In particular, axes argument added in 8165 can be used to preserve shape information in batch-only slicing case, for example. I didn’t update the PT frontend to make use of this, so I’m going to take a look at Retinanet support again to see if we can import this model now.

masahi · August 9, 2021, 8:45am

@jsheng-jian Ok I was able to remove all dyn.strided_slice, but shape information is also lost by dyn.reshape, like this:

  %1170 = stack(%1163, axis=2) /* ty=Tensor[(?, 2, 2), float32] */;
  %1548 = dyn.reshape(%1170, %1171, newshape=[]) /* ty=Tensor[(?, ?), float32] */;

%1548 above should have a shape (?, 4), but dyn.reshape makes everything dynamic.
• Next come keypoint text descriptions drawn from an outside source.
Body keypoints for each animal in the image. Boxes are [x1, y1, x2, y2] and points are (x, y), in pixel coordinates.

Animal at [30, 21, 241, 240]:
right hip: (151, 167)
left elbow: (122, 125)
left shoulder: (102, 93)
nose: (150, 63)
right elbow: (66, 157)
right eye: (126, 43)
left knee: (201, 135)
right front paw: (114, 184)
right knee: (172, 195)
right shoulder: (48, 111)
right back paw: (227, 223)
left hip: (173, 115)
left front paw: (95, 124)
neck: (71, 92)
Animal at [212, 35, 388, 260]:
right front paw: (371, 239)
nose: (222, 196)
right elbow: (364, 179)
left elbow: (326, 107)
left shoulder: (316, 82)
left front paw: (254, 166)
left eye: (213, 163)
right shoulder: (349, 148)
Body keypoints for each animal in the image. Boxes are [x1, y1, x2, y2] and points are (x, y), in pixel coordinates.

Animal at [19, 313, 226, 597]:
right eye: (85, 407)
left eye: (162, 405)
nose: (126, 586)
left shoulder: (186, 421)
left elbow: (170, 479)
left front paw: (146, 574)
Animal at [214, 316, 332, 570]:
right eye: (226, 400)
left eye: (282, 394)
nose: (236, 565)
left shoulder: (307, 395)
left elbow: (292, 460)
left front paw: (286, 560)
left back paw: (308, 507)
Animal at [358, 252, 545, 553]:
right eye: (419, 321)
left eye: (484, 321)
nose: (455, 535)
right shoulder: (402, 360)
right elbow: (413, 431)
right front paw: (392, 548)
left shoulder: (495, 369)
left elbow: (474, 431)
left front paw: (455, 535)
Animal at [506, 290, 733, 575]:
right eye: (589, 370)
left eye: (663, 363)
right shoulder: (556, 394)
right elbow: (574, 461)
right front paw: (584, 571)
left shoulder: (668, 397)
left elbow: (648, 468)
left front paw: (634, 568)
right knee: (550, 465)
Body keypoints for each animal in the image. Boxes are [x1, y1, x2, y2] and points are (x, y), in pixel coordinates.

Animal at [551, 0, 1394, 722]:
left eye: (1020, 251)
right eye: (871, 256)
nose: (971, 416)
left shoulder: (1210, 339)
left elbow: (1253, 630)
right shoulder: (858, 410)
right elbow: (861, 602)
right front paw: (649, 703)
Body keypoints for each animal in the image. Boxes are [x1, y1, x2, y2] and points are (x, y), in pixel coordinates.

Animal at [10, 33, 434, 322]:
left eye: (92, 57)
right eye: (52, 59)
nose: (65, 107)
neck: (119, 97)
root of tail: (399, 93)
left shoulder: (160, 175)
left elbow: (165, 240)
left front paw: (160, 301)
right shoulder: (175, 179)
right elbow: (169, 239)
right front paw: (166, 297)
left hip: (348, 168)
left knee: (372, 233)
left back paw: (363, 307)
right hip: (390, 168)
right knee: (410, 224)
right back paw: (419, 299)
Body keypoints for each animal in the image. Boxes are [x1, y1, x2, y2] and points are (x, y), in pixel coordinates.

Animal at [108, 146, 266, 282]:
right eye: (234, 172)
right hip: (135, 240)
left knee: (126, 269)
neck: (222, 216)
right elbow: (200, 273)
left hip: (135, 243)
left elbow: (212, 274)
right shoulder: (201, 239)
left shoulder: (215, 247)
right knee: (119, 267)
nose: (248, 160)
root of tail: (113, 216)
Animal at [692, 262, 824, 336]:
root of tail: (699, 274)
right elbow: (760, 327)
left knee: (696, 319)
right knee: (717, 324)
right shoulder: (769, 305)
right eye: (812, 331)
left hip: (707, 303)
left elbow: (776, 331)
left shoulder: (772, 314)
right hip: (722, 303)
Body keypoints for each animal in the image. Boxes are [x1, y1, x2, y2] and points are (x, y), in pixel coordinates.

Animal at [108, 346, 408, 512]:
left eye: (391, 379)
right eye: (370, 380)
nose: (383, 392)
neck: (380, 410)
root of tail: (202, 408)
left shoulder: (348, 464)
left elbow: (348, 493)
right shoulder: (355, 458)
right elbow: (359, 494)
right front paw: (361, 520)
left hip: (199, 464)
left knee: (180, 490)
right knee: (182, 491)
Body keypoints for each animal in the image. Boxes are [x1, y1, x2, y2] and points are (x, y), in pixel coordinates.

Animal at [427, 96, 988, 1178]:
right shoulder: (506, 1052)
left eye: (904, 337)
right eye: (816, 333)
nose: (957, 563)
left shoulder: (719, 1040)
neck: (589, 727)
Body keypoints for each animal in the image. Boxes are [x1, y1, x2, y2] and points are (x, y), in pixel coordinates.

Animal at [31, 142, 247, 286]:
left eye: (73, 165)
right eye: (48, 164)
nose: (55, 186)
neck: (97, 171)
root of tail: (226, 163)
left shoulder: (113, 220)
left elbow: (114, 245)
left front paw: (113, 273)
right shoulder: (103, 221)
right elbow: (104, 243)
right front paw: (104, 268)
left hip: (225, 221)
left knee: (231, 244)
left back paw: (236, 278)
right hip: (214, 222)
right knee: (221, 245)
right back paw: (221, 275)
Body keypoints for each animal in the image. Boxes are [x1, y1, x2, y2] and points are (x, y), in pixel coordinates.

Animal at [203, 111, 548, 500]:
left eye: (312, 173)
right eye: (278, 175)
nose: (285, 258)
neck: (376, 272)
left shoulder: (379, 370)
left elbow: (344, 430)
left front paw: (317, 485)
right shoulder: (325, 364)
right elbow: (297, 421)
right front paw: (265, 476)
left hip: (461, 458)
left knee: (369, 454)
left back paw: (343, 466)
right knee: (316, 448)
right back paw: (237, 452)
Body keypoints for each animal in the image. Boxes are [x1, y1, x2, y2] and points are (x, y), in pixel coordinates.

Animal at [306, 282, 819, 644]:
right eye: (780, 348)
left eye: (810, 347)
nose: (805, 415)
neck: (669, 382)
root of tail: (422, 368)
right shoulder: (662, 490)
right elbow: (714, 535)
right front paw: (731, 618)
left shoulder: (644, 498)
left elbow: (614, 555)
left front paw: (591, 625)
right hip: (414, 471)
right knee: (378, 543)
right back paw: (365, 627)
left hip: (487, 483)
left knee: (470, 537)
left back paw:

So we just want to reshape (?, 2, 2) into (?, 4), but we cannot do that and we don’t have a workaround for this problem.

In PT, this reshape corresponds to this line vision/boxes.py at be4ff9a37831c5bee9392bb403a1228131167972 · pytorch/vision · GitHub

jlamperez · August 17, 2021, 7:51pm

Hi,

I think that I am having a similar behavior when trying to compile YOLOX-ONNX models in TVM.

%40 = dyn.strided_slice(%0, %8, %9, meta[relay.Constant][7] /* ty=Tensor[(4), int64] */, 
begin=None, end=None, strides=None, axes=None) /* ty=Tensor[(?, ?, ?, ?), float32] */;

Can you support YOLOX?

Thanks!